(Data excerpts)
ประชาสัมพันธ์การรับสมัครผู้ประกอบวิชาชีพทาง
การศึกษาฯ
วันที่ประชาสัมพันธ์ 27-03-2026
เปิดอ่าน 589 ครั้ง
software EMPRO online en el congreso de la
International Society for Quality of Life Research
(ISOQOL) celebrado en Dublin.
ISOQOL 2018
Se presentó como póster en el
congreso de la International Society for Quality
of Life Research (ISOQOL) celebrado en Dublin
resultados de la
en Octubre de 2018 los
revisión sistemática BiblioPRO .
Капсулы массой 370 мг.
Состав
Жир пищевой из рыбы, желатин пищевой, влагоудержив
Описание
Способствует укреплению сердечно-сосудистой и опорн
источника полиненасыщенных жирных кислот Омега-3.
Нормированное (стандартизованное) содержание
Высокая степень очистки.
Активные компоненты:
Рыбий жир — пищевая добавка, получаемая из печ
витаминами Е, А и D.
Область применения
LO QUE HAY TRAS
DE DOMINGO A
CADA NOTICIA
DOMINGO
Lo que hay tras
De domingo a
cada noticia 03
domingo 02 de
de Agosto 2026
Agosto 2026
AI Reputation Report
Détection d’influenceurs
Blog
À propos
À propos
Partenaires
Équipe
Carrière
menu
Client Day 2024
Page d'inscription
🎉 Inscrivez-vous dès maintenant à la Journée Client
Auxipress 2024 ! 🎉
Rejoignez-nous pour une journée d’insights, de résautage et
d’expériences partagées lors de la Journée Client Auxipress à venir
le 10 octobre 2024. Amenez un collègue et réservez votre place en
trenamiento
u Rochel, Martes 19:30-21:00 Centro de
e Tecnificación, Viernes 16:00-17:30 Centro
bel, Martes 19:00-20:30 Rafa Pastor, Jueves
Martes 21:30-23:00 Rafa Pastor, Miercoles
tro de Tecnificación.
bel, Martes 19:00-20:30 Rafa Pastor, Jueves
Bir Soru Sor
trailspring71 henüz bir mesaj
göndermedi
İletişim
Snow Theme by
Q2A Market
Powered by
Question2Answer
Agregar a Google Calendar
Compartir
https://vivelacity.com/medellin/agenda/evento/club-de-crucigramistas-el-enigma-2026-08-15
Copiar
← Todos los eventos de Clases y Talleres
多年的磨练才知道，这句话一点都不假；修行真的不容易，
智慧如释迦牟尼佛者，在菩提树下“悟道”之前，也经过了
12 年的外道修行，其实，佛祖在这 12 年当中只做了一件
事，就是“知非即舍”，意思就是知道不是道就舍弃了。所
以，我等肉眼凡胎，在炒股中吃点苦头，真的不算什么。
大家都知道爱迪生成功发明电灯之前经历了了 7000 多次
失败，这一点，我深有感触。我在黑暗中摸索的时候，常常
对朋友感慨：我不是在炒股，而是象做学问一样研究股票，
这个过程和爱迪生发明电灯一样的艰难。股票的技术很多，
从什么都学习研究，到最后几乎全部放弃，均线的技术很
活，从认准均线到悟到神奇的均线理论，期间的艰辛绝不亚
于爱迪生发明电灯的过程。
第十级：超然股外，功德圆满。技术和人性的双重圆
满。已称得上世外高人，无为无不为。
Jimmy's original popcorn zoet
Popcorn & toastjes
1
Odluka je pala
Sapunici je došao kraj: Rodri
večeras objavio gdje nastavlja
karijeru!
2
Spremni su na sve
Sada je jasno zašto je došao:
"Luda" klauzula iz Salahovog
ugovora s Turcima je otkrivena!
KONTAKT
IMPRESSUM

▸ Requirement: Pick out every line in the rows above that contains the string "Tecnificación", treating case as significant.

▸ Task result:
e Tecnificación, Viernes 16:00-17:30 Centro
tro de Tecnificación.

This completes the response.